■ PROMPT ■
Copy out every one of the following items character for character, keeping each line and symbol as it appears.

Top of RECORDS FOR THE EXERCISE

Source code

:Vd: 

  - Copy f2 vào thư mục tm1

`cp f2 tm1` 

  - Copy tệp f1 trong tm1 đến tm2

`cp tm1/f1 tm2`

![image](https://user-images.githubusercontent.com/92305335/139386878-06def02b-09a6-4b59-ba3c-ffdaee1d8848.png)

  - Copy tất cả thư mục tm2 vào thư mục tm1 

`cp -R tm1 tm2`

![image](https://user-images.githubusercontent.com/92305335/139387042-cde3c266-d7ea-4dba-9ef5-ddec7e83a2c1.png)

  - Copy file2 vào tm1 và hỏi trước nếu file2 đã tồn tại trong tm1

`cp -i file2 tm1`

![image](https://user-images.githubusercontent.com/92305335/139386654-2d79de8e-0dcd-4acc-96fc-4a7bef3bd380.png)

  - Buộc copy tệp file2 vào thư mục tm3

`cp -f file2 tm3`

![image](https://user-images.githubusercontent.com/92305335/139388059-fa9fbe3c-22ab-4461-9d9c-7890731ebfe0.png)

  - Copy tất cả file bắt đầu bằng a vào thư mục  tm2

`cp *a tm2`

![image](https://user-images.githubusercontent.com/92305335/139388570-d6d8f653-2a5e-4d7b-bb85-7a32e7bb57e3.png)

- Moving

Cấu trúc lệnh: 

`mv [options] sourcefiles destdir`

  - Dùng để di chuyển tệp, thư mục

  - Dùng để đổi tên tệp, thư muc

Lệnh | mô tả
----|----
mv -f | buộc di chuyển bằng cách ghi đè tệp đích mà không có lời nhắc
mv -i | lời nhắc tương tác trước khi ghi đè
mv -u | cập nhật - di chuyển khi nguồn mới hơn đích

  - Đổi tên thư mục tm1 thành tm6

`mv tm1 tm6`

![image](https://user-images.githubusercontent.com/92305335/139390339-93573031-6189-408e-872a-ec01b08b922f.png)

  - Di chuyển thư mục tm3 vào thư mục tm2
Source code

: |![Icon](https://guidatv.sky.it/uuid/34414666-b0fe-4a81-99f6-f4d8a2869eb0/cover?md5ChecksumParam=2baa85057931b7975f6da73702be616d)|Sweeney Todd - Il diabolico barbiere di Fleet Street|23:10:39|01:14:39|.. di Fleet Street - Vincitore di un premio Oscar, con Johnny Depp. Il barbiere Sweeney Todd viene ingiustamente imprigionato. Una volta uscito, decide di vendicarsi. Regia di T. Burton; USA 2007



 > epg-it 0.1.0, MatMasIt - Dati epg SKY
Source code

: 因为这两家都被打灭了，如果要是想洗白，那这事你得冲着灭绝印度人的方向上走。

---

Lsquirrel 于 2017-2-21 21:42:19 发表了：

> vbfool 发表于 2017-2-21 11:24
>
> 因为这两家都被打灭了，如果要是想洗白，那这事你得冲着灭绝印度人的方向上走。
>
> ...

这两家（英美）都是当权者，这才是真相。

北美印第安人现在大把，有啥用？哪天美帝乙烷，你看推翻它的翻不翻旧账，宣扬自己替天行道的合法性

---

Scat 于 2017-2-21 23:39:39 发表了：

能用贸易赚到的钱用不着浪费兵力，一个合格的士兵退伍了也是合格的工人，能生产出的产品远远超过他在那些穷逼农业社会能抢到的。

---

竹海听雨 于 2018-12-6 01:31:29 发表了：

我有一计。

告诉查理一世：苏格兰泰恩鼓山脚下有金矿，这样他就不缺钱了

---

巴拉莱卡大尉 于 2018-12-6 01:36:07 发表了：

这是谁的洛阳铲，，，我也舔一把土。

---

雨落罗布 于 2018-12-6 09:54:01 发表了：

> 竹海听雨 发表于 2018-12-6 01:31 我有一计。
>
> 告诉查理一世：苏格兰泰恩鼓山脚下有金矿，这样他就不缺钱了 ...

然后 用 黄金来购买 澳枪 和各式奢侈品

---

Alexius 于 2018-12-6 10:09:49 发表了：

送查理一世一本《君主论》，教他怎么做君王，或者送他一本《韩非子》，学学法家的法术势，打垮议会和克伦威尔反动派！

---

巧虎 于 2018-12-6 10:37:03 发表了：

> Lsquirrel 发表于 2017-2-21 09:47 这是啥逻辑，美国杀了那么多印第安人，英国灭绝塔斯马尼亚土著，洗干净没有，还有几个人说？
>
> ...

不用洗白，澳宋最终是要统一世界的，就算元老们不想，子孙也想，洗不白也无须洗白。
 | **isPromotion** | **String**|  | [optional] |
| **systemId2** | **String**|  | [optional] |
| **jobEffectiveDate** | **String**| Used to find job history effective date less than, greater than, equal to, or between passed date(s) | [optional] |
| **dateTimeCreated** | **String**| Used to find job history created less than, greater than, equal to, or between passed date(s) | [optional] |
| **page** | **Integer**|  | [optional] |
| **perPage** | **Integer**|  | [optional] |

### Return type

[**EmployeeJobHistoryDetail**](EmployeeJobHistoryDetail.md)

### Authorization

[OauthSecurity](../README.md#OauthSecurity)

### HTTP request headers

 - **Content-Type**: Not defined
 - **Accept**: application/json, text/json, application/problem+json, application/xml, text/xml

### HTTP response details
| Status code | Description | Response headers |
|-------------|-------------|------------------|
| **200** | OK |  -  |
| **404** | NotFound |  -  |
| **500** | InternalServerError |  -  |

Bottom of RECORDS FOR THE EXERCISE

■ COMPLETED TASK ■
Source code

:Vd: 

  - Copy f2 vào thư mục tm1

`cp f2 tm1` 

  - Copy tệp f1 trong tm1 đến tm2

`cp tm1/f1 tm2`

![image](https://user-images.githubusercontent.com/92305335/139386878-06def02b-09a6-4b59-ba3c-ffdaee1d8848.png)

  - Copy tất cả thư mục tm2 vào thư mục tm1 

`cp -R tm1 tm2`

![image](https://user-images.githubusercontent.com/92305335/139387042-cde3c266-d7ea-4dba-9ef5-ddec7e83a2c1.png)

  - Copy file2 vào tm1 và hỏi trước nếu file2 đã tồn tại trong tm1

`cp -i file2 tm1`

![image](https://user-images.githubusercontent.com/92305335/139386654-2d79de8e-0dcd-4acc-96fc-4a7bef3bd380.png)

  - Buộc copy tệp file2 vào thư mục tm3

`cp -f file2 tm3`

![image](https://user-images.githubusercontent.com/92305335/139388059-fa9fbe3c-22ab-4461-9d9c-7890731ebfe0.png)

  - Copy tất cả file bắt đầu bằng a vào thư mục  tm2

`cp *a tm2`

![image](https://user-images.githubusercontent.com/92305335/139388570-d6d8f653-2a5e-4d7b-bb85-7a32e7bb57e3.png)

- Moving

Cấu trúc lệnh: 

`mv [options] sourcefiles destdir`

  - Dùng để di chuyển tệp, thư mục

  - Dùng để đổi tên tệp, thư muc

Lệnh | mô tả
----|----
mv -f | buộc di chuyển bằng cách ghi đè tệp đích mà không có lời nhắc
mv -i | lời nhắc tương tác trước khi ghi đè
mv -u | cập nhật - di chuyển khi nguồn mới hơn đích

  - Đổi tên thư mục tm1 thành tm6

`mv tm1 tm6`

![image](https://user-images.githubusercontent.com/92305335/139390339-93573031-6189-408e-872a-ec01b08b922f.png)

  - Di chuyển thư mục tm3 vào thư mục tm2
Source code

: |![Icon](https://guidatv.sky.it/uuid/34414666-b0fe-4a81-99f6-f4d8a2869eb0/cover?md5ChecksumParam=2baa85057931b7975f6da73702be616d)|Sweeney Todd - Il diabolico barbiere di Fleet Street|23:10:39|01:14:39|.. di Fleet Street - Vincitore di un premio Oscar, con Johnny Depp. Il barbiere Sweeney Todd viene ingiustamente imprigionato. Una volta uscito, decide di vendicarsi. Regia di T. Burton; USA 2007



 > epg-it 0.1.0, MatMasIt - Dati epg SKY
Source code

: 因为这两家都被打灭了，如果要是想洗白，那这事你得冲着灭绝印度人的方向上走。

---

Lsquirrel 于 2017-2-21 21:42:19 发表了：

> vbfool 发表于 2017-2-21 11:24
>
> 因为这两家都被打灭了，如果要是想洗白，那这事你得冲着灭绝印度人的方向上走。
>
> ...

这两家（英美）都是当权者，这才是真相。

北美印第安人现在大把，有啥用？哪天美帝乙烷，你看推翻它的翻不翻旧账，宣扬自己替天行道的合法性

---

Scat 于 2017-2-21 23:39:39 发表了：

能用贸易赚到的钱用不着浪费兵力，一个合格的士兵退伍了也是合格的工人，能生产出的产品远远超过他在那些穷逼农业社会能抢到的。

---

竹海听雨 于 2018-12-6 01:31:29 发表了：

我有一计。

告诉查理一世：苏格兰泰恩鼓山脚下有金矿，这样他就不缺钱了

---

巴拉莱卡大尉 于 2018-12-6 01:36:07 发表了：

这是谁的洛阳铲，，，我也舔一把土。

---

雨落罗布 于 2018-12-6 09:54:01 发表了：

> 竹海听雨 发表于 2018-12-6 01:31 我有一计。
>
> 告诉查理一世：苏格兰泰恩鼓山脚下有金矿，这样他就不缺钱了 ...

然后 用 黄金来购买 澳枪 和各式奢侈品

---

Alexius 于 2018-12-6 10:09:49 发表了：

送查理一世一本《君主论》，教他怎么做君王，或者送他一本《韩非子》，学学法家的法术势，打垮议会和克伦威尔反动派！

---

巧虎 于 2018-12-6 10:37:03 发表了：

> Lsquirrel 发表于 2017-2-21 09:47 这是啥逻辑，美国杀了那么多印第安人，英国灭绝塔斯马尼亚土著，洗干净没有，还有几个人说？
>
> ...

不用洗白，澳宋最终是要统一世界的，就算元老们不想，子孙也想，洗不白也无须洗白。
 | **isPromotion** | **String**|  | [optional] |
| **systemId2** | **String**|  | [optional] |
| **jobEffectiveDate** | **String**| Used to find job history effective date less than, greater than, equal to, or between passed date(s) | [optional] |
| **dateTimeCreated** | **String**| Used to find job history created less than, greater than, equal to, or between passed date(s) | [optional] |
| **page** | **Integer**|  | [optional] |
| **perPage** | **Integer**|  | [optional] |

### Return type

[**EmployeeJobHistoryDetail**](EmployeeJobHistoryDetail.md)

### Authorization

[OauthSecurity](../README.md#OauthSecurity)

### HTTP request headers

 - **Content-Type**: Not defined
 - **Accept**: application/json, text/json, application/problem+json, application/xml, text/xml

### HTTP response details
| Status code | Description | Response headers |
|-------------|-------------|------------------|
| **200** | OK |  -  |
| **404** | NotFound |  -  |
| **500** | InternalServerError |  -  |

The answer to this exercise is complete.